IME both brands suffer from totally F-ed up distribution since COVID, and lots of stuff locked up to deter shoplifting even in areas you would not expect organized shoplifting to be an issue.
When you go into an aisle and about 1/3rd of the shelf tags have no product behind them, something is fundamentally wrong at the Corporate level. Especially when you have the same experience at 4 or 5 of their other stores across a metro area or even across multiple states.
That plus a severe lack of on-duty workers all bespeaks a corporate chain circling the drain while the C-suite has no idea how to fix it.
I don’t want them to die. But I expect they will and fairly soon.
Yes indeed, I just got a letter from my insurance company saying they were switching the mail order pharmacy service from CVS/Caremark over to Amazon, as of January 1.

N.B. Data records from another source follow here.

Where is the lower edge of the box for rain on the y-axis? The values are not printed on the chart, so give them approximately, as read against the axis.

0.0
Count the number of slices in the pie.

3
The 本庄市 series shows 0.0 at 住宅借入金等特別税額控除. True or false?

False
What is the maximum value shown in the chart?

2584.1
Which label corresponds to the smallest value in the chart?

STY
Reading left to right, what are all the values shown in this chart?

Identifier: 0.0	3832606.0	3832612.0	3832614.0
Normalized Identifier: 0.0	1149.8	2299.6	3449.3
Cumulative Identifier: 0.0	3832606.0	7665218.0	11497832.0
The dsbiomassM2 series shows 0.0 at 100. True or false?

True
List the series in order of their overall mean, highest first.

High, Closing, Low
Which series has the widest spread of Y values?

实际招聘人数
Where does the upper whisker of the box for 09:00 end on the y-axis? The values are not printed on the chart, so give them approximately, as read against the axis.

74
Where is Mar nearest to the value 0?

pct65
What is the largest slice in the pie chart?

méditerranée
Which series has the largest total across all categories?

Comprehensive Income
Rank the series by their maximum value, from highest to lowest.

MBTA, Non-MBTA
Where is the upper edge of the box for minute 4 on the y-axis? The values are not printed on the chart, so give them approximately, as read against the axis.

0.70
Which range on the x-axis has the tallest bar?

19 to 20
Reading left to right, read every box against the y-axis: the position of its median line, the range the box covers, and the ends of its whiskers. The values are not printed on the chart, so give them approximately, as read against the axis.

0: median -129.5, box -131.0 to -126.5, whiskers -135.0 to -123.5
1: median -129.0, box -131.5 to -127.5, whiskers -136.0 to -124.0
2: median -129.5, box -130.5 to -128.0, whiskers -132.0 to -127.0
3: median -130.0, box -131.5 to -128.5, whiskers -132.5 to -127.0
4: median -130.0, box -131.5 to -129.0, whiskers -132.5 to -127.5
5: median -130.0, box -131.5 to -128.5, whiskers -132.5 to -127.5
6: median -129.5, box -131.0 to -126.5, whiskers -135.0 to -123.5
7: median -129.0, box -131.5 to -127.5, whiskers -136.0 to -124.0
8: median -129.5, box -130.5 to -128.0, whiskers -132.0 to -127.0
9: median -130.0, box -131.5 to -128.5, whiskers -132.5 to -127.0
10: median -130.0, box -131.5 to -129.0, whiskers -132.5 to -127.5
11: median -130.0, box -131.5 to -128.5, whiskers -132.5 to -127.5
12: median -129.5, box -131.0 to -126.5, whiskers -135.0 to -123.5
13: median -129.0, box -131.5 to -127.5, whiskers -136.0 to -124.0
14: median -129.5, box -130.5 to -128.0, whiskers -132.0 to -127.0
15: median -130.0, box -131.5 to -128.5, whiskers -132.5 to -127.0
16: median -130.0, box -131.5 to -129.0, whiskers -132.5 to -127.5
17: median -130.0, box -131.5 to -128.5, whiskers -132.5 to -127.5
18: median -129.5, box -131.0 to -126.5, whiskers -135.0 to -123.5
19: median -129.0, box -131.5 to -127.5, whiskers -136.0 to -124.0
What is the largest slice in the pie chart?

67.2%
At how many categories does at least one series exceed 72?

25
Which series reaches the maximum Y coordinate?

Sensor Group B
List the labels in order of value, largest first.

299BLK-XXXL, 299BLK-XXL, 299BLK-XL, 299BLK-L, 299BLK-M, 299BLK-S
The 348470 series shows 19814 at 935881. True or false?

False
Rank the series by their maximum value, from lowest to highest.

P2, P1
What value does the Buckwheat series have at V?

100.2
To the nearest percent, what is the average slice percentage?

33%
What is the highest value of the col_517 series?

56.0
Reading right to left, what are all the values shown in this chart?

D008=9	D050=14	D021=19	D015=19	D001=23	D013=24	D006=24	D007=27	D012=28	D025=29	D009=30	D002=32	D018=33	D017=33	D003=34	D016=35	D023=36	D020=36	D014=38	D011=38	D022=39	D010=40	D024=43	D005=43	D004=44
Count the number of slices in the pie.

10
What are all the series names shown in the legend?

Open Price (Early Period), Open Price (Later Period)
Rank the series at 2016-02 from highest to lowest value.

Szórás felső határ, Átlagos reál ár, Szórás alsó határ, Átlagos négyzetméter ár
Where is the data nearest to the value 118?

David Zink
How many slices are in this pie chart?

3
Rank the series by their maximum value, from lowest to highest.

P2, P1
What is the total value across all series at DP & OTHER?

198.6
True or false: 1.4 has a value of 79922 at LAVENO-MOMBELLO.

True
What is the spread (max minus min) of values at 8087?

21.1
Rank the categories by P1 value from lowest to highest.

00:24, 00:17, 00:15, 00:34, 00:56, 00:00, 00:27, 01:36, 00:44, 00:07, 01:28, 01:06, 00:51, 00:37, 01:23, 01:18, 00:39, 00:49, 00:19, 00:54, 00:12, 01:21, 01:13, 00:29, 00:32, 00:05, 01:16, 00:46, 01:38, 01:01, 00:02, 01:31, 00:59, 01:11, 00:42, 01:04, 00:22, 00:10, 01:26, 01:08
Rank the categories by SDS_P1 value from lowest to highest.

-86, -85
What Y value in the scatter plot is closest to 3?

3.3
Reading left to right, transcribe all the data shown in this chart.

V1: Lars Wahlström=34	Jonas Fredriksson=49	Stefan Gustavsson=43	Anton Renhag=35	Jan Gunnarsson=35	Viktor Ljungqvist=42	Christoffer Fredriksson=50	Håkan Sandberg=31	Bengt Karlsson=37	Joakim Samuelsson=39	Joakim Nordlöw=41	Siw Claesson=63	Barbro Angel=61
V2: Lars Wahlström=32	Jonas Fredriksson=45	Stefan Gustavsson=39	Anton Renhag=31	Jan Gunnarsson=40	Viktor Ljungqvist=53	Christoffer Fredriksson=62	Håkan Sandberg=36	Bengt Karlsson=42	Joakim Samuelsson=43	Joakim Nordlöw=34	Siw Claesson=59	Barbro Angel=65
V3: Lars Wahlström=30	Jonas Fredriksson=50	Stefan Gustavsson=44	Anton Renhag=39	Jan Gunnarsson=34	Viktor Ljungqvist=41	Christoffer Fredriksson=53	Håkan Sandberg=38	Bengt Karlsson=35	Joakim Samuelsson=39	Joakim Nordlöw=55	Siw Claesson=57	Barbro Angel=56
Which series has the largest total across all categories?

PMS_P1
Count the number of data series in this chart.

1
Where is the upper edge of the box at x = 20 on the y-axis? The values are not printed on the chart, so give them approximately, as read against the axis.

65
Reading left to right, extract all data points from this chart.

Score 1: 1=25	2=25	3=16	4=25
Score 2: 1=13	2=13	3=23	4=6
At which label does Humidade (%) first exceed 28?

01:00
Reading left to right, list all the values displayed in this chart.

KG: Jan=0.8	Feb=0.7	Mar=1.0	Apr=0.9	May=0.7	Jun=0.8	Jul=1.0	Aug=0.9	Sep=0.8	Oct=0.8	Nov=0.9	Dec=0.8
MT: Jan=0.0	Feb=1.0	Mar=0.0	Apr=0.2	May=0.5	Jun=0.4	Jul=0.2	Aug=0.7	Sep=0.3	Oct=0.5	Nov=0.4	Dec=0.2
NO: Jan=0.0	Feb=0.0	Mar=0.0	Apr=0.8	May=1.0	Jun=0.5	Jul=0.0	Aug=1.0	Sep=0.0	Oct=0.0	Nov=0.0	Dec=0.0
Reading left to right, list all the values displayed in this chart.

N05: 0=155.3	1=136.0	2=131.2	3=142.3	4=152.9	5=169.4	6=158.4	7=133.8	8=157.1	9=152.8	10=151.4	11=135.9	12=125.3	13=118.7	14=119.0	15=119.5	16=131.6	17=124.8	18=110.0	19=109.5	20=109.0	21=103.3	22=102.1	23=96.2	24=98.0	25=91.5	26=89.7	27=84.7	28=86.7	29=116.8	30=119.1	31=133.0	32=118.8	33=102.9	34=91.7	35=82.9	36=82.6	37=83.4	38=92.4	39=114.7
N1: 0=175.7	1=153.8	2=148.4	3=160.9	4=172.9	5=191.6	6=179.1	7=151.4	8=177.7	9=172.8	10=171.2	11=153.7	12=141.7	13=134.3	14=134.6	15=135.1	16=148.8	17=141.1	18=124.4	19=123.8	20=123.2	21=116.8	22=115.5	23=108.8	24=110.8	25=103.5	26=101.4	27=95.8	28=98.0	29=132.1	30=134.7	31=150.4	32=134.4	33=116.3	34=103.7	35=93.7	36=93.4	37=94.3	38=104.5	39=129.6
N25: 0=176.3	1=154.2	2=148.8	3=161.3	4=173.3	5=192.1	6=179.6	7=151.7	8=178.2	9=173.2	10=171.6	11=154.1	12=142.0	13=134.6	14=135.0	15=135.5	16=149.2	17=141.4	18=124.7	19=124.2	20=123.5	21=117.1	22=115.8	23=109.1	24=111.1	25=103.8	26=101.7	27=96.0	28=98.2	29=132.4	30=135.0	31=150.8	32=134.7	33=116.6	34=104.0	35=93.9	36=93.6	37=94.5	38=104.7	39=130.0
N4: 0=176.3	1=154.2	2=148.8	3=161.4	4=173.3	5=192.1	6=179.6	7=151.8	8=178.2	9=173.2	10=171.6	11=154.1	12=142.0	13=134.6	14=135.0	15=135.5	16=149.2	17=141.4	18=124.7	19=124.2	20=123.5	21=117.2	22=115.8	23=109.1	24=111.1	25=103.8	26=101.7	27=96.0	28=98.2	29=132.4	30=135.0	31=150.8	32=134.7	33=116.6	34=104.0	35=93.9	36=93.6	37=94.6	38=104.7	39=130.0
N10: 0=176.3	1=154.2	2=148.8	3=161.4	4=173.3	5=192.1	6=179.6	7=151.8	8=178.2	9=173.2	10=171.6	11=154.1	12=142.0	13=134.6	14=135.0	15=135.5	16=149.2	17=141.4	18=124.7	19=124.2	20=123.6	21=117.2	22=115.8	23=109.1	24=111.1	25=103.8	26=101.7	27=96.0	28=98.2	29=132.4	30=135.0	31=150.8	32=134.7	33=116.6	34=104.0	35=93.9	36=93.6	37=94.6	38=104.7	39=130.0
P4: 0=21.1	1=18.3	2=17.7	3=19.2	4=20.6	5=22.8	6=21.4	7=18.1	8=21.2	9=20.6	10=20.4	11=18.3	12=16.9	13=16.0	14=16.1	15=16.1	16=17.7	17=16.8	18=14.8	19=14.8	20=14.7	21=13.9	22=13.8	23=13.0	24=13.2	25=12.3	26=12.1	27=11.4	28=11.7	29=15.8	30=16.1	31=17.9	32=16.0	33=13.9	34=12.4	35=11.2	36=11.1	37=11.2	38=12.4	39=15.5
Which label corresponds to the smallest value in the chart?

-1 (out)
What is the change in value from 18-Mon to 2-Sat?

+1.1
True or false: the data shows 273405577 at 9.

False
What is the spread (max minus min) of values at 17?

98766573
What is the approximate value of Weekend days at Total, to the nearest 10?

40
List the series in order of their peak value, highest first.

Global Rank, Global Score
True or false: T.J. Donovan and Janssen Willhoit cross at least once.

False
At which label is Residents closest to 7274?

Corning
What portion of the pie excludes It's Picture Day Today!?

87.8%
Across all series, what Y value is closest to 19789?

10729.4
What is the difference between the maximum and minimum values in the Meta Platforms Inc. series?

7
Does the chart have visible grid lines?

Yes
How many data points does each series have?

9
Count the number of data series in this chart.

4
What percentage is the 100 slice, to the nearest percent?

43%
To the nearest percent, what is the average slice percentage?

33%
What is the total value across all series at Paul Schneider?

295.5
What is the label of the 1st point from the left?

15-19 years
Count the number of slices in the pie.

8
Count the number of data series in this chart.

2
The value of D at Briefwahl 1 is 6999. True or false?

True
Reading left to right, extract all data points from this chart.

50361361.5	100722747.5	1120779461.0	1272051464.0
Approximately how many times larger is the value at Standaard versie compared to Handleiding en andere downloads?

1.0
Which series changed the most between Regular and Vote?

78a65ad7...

Sorry, but the Wikipedia article on Slurpees disagrees. It states that Icees were developed in the late 1950s (the Icee article says they were introduced in 1958), and that 7-Eleven entered into a contract with Icee in 1965 to sell the beverages in their stores, but under a different name (which wound up being “Slurpee”).
7-11 was Johnny come lately to Greater Los Angeles where everything originated back in the 1950s - 1970s
ICEE was old news at the well-established chains of convenience stores (Tick-Tock anyone?) when 7-11 finally staggered onto the scene w their silly-ass Slurpees.
They started the size wars as a way to make up for way too little way too late in a tough market. Hence we now have 1 gallon(!!?!!) fountain drinks here in 2024.
Hehehe, Stop 'n Go had “The Hawg”, a half gallon fountain cup in the '80s. The half gallon Double Gulp from 7-11 ('89 IIRC) was probably a reaction to that.